To find a sequence of rigid transformations that maps rectangle ABCD to rectangle A"B"C"D", we first need to identify what transformations are required. Rigid transformations include translations and reflections.
- If rectangle A B C D is reflected over the y-axis, the mapping can be expressed as \( (x, y) \to (-x, y) \).
- Next, if we need to move the new rectangle (after reflection) down by 4 units, this can be expressed as \( (x, y) \to (x, y - 4) \).
The complete transformation sequence that maps ABCD to A"B"C"D" can be expressed as a composition of these transformations:
- Reflect over the y-axis: \( (x, y) \to (-x, y) \)
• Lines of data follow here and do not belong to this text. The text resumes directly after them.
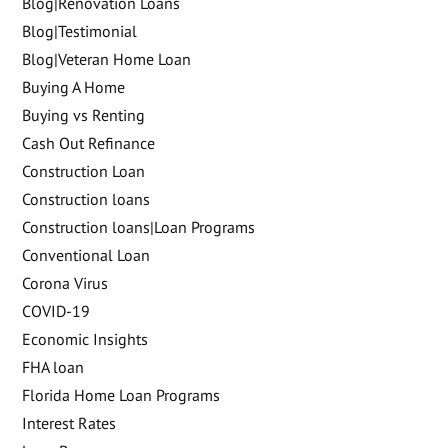
Blog|Renovation Loans
Blog|Testimonial
Blog|Veteran Home Loan
Buying A Home
Buying vs Renting
Cash Out Refinance
Construction Loan
Construction loans
Construction loans|Loan Programs
Conventional Loan
Corona Virus
COVID-19
Economic Insights
FHA loan
Florida Home Loan Programs
Interest Rates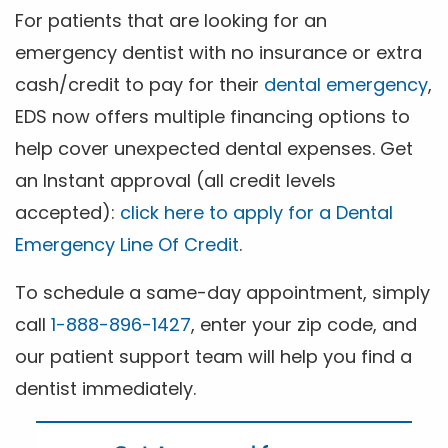
For patients that are looking for an
emergency dentist with no insurance or extra
cash/credit to pay for their
dental emergency
,
EDS now offers multiple financing options to
help cover unexpected dental expenses. Get
an Instant approval (all credit levels
accepted):
click here to apply for a Dental
Emergency Line Of Credit
.
To schedule a same-day appointment, simply
call
1-888-896-1427
, enter your zip code, and
our patient support team will help you find a
dentist immediately.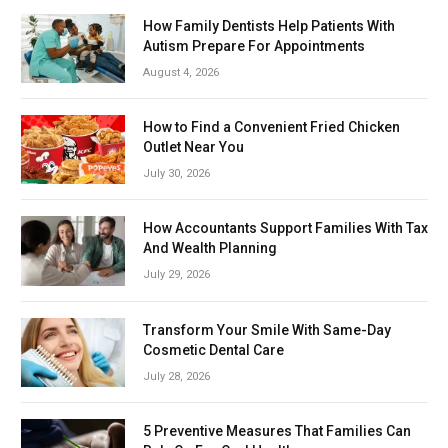
How Family Dentists Help Patients With
Autism Prepare For Appointments
August 4, 2026
How to Find a Convenient Fried Chicken
Outlet Near You
July 30, 2026
How Accountants Support Families With Tax
And Wealth Planning
July 29, 2026
Transform Your Smile With Same-Day
Cosmetic Dental Care
July 28, 2026
5 Preventive Measures That Families Can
- Translate down by 4 units: \( (x, y) \to (x, y - 4) \)
In terms of composition, this can be written as:
- First reflect: \( (x, y) \to (-x, y) \)
- Then translate: \( (-x, y) \to (-x, y - 4) \)
Putting these operations together, the sequence of transformations is:
\[ (x, y) \to (-x, y) \to (-x, y - 4) \]
However, in terms of a single transformation:
The composition can be represented as: \[ (x, y) \to (-x, y - 4) \]
Therefore, the answer is: \( (x,y) \to (-x, y - 4) \)
So the final answer is: (x,y)→(−x,y−4).